Menos visíveis, mas não raros, são os relatos de pessoas que
se arrependeram de experimentar essas plataformas. Uma busca rápida em redes
sociais como TikTok ou YouTube leva a vídeos de usuários que tiveram perdas
significativas e tentam lidar com o vício, em posts seguidos de dezenas de
comentários com histórias semelhantes.
Entre os relatos, chamam atenção os que falam das
consequências do vício nos relacionamentos amorosos:
“Meu
esposo está extremamente viciado e tá difícil para mim conviver com ele. Só
ontem foi 3 mil para o ralo. Há 3 anos ele não consegue parar. Tô quase
terminando com ele. Já fiz de tudo, conversei, ameacei terminar, ofereci
tratamento. Mas ele não muda.”
“Meu bem,
o meu [marido] me deixou por muito menos que isso. O jogo me destruiu, hoje tô
pagando por isso.”
“Perdi
1400 do meu marido, estou criando coragem pra contar pra ele hoje. Mas ele não
vai me perdoar.”

▶ _Problema curto A_: Transforme em uma lista JSON de strings as linhas das entradas que vão da linha com "family: Papaveraceae" até o fim das entradas, com ambas as pontas incluídas. Use uma string por linha e deixe de fora as linhas em branco.

▶ _Os dados_:
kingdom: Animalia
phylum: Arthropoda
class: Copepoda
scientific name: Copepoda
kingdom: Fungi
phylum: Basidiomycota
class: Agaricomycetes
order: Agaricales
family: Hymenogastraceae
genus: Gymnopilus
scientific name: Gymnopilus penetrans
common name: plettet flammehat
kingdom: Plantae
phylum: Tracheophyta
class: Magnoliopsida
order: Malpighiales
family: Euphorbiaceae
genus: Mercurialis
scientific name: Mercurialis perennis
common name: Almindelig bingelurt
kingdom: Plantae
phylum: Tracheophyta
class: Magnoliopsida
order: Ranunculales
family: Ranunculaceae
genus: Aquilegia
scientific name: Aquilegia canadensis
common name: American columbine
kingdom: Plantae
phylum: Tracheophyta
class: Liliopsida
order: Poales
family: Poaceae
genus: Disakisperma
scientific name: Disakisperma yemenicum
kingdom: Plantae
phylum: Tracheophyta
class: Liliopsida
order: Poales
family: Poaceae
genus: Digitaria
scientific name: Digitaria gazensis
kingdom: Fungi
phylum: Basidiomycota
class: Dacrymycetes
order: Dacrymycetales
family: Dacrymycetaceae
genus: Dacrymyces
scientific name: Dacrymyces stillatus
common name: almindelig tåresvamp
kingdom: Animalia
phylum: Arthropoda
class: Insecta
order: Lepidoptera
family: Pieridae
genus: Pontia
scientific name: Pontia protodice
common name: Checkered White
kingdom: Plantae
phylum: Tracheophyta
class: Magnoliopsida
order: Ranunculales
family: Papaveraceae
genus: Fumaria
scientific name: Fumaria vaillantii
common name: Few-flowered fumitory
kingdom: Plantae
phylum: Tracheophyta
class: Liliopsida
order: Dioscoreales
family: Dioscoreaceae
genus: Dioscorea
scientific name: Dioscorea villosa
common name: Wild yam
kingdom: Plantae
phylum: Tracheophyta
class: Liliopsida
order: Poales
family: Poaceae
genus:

▶ _Problema curto B_: Dê continuidade ao texto sobre os relatos de quem se arrependeu do jogo, a partir do ponto em que ele termina.

▶ _Resposta da tarefa A_:
[
  "family: Papaveraceae",
  "genus: Fumaria",
  "scientific name: Fumaria vaillantii",
  "common name: Few-flowered fumitory",
  "kingdom: Plantae",
  "phylum: Tracheophyta",
  "class: Liliopsida",
  "order: Dioscoreales",
  "family: Dioscoreaceae",
  "genus: Dioscorea",
  "scientific name: Dioscorea villosa",
  "common name: Wild yam",
  "kingdom: Plantae",
  "phylum: Tracheophyta",
  "class: Liliopsida",
  "order: Poales",
  "family: Poaceae",
  "genus:"
]

▶ _Resposta da tarefa B_:
Consequências
imprevisíveis
É difícil quantificar com precisão o impacto das novas
ocorrências do jogo patológico, como é chamado o vício em jogos, nos
casamentos.
Isso acontece porque as motivações dos divórcios não são
oficialmente registradas no Brasil, explica a advogada Patrícia Gorisch,
doutora em direito e diretora do IBDFAM (Instituto Brasileiro de Direito de
Família).
Além disso, a possibilidade de fazer apostas por meio do
próprio celular, sem ter que se deslocar a um estabelecimento físico como um
cassino, é algo relativamente novo no país.